Scan the records for "index". Report each line that includes it.

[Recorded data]
>>>>

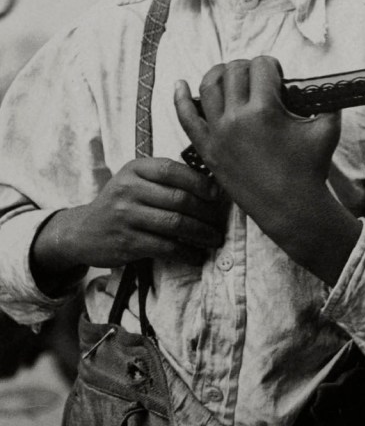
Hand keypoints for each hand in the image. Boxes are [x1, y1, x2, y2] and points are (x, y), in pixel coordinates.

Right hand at [31, 158, 225, 294]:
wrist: (83, 230)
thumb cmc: (120, 202)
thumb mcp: (135, 179)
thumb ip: (165, 177)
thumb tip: (211, 185)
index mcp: (135, 169)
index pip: (172, 170)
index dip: (199, 182)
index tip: (217, 194)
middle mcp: (128, 190)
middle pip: (178, 199)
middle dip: (206, 212)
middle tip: (220, 222)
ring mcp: (126, 216)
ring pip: (175, 224)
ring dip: (201, 234)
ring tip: (215, 238)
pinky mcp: (127, 242)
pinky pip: (165, 247)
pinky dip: (186, 253)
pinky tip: (197, 256)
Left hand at [174, 58, 360, 283]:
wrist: (291, 208)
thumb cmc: (311, 169)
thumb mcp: (327, 128)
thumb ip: (327, 100)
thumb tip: (322, 84)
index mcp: (265, 109)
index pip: (261, 66)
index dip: (272, 65)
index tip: (277, 76)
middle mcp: (237, 117)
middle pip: (234, 71)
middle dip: (248, 68)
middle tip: (258, 79)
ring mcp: (218, 133)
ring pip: (209, 86)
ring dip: (220, 74)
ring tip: (230, 75)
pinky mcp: (208, 149)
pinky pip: (186, 118)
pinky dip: (180, 98)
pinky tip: (181, 85)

<<<<

=== ANSWER TO THIS TASK ===
index mcp: (135, 169)
index pip: (172, 170)
index dip: (199, 182)
index tip: (217, 194)
index mcp: (265, 109)
index pip: (261, 66)
index dip: (272, 65)
index tip: (277, 76)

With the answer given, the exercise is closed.